Physicians have to delicately balance the desire to kill cancer with the need to protect healthy cells. In some cases, cancer treatment has long-term side effects that may not reveal themselves until months or years later.
That’s what happened with “Good Morning America” co-anchor Robin Roberts, who recently shared her diagnosis of myelodysplastic syndrome (MDS), a condition in which the bone marrow gets damaged and produces too few healthy blood cells. Roberts previously was treated for breast cancer.
City of Hope isn’t involved in Roberts’ care, but Smita Bhatia, M.D., M.P.H., director of City of Hope’s Center for Cancer Survivorship, explains that MDS can be related to cancer treatment.

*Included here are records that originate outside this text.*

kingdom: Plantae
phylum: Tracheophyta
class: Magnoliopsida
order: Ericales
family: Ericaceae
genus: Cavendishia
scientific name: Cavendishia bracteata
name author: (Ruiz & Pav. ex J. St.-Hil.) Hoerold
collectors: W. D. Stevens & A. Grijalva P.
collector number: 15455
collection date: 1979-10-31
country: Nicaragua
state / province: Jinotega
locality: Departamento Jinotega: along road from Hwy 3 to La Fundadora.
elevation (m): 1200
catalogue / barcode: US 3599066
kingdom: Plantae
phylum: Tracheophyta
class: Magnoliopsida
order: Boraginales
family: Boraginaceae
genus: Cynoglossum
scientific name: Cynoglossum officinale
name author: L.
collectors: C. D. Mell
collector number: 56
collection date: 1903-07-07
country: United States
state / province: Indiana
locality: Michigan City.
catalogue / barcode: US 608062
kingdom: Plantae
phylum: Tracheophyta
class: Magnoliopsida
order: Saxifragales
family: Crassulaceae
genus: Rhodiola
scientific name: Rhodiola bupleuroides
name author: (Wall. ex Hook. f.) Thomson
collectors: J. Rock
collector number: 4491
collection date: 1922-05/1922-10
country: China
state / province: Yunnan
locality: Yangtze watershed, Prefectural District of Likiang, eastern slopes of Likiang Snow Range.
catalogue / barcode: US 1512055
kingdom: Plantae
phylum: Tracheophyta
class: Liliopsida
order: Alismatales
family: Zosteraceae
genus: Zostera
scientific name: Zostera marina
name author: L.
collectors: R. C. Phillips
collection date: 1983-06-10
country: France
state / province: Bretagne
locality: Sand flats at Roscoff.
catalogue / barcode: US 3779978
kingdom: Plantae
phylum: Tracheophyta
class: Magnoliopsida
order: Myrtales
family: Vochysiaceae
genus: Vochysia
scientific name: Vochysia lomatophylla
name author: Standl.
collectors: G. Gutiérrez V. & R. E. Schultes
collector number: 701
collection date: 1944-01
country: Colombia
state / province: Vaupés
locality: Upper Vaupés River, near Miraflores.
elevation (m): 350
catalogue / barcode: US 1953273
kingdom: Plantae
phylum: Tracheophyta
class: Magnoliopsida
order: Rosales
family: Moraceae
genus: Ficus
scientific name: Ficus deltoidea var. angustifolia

Some 2 to 10 percent of breast cancer patients may develop MDS as a side effect of their treatment with chemotherapy or radiation therapy. Breast cancer patients can develop other conditions, too.
“Certain chemotherapuetic agents, such as anthracyclines, can increase the risk of heart failure; alkylating agents and topoisomerase II inhibitors can increase the risk of MDS; radiation can cause coronary heart disease; and chemotherapy can cause ‘chemobrain,’” Bhatia says.
When treating MDS, says Bhatia, doctors need to take into account details about patients’ previous therapy for their first cancer, so they can understand how much exposure patients have had to certain therapies over their lifetime.
Ultimately, says Bhatia, “the most effective treatment for treatment-related MDS is allogeneic stem cell transplantation.”
Roberts will undergo a bone marrow transplant to treat the disease and was fortunate to find a perfectly matched donor — her sister. As growing numbers of patients survive their cancers, like Roberts, we can expect to see more people have similar long-term health issues to deal with in the years to come.